A dam, a dove and a death. Although I was not yet able to connect these things, somehow they were working on me. As Gene Wolfe says, “[w]e believe that we invent symbols. The truth is that they invent us; … it is a profound mistake to believe that we must know of such things to be influenced by them … such things act of their own accord, or not at all”.3 What might these symbols be suggesting? The dam being flooded with a torrent of tears reminds me, in connection with the dove, of the story of Noah, “And the dove came in to him at eventide; and, lo, in her mouth an olive-leaf plucked off: so Noah knew that the waters were abated from off the earth” (Genesis 8:11). The other Christian story that features a dove prominently is that of the baptism of Christ, in which the Holy Spirit “descended on Him in bodily form like a dove” (Luke 3:22). In the Greek tradition, a dove was sacrificed to cleanse the altar of Aphrodite, the goddess of love.

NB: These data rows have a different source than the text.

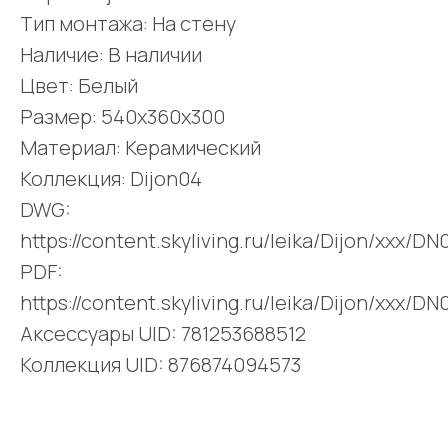
Тип монтажа: На стену
Наличие: В наличии
Цвет: Белый
Размер: 540x360x300
Материал: Керамический
Коллекция: Dijon04
DWG:
https://content.skyliving.ru/leika/Dijon/xxx/D
PDF:
https://content.skyliving.ru/leika/Dijon/xxx/D
Аксессуары UID: 781253688512
Коллекция UID: 876874094573
Поделиться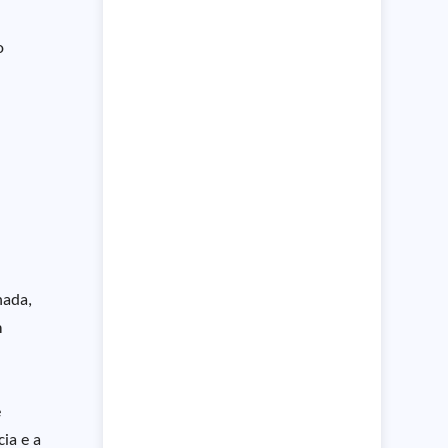
o
nada,
m
e
ia e a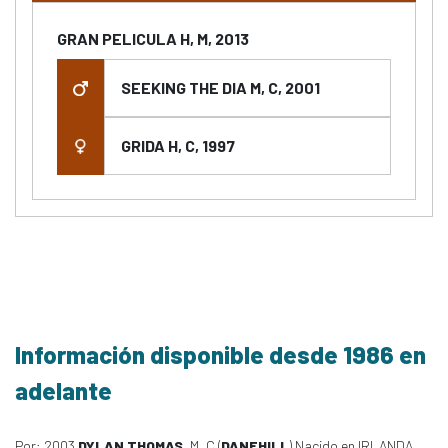
GRAN PELICULA H, M, 2013
SEEKING THE DIA M, C, 2001
GRIDA H, C, 1997
Información disponible desde 1986 en
adelante
Por: 2003
DYLAN THOMAS
, M, C (
DANEHILL
) Nacido en IRLANDA,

My strange state of semi-immersion in that morning’s dream, and the appearance of the dead bird, meant that I was not at all in my normal state of mind. Frequently as a therapist one feels concern or shame about not being 100% alert, tired or ill or struggling in one’s private life. But over time, you learn that this doesn’t necessarily matter. This wasn’t a normal event, and I wasn’t my ‘normal’ self either, and that was as it should be. As he had been present with his friend, I was there now with him, caught in some place between life and death, waking and sleeping, ‘normality’ and transcendence. I felt gratitude for what he had done, and in a moment that felt like a step away from the therapist-client relationship, I simply thanked him. That night, he had been a ministering angel.

In a too-strange-for-fiction turn of events, my next client* also told me of a friend with a husband dying of a terminal illness, and of their beloved dog being killed in a road accident. She said that she experienced the dog’s death as a preparation for what was to come! What can we make of this extraordinary double synchronicity? It was as if the second client was there to help me get there in my understanding. It was only later that day that I was able to remember and connect the prophetic dream.

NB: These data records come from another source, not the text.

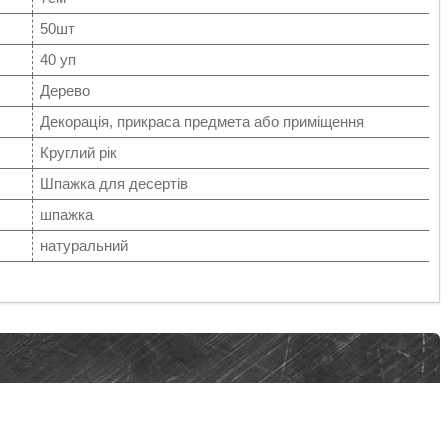
50шт
40 уп
Дерево
Декорація, прикраса предмета або приміщення
Круглий рік
Шпажка для десертів
шпажка
натуральний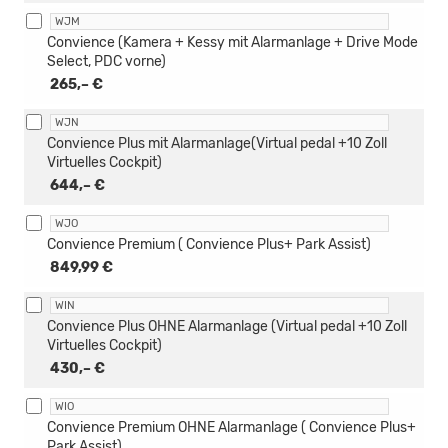
WJM
Convience (Kamera + Kessy mit Alarmanlage + Drive Mode
Select, PDC vorne)
265,– €
WJN
Convience Plus mit Alarmanlage(Virtual pedal +10 Zoll
Virtuelles Cockpit)
644,– €
WJO
Convience Premium ( Convience Plus+ Park Assist)
849,99 €
WIN
Convience Plus OHNE Alarmanlage (Virtual pedal +10 Zoll
Virtuelles Cockpit)
430,– €
WIO
Convience Premium OHNE Alarmanlage ( Convience Plus+
Park Assist)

Thaumaturgy is not necessarily about making fireballs shoot out of one’s fingertips. In this case study, it was not a matter of my agency or will, but simply one of being affected by what was there. Perhaps the only way that I could have got this seriously wrong would have been to dismiss the messages that were presenting themselves as impossible or irrelevant. A reductive materialistic belief system would have obstructed the therapeutic process. Having an openness to synchronicity, dream and symbolism allowed me to be the witness to and acknowledge the magic of a simple, yet immeasurable act of friendship and love.


1 My thanks to Karolina Lebek for this insight

2 Jeffrey Kripal (2017). Secret Body: Erotic and Esoteric Currents in the History of Religions. Chicago: University of Chicago. Quoted by Paul Atkinson on Duncan Barford’s podcast Occult Experiments in the Home #303 2:50.

3 Gene Wolfe (2000). The Book of the New Sun, Vol I: Shadow and Claw. Millennium, London.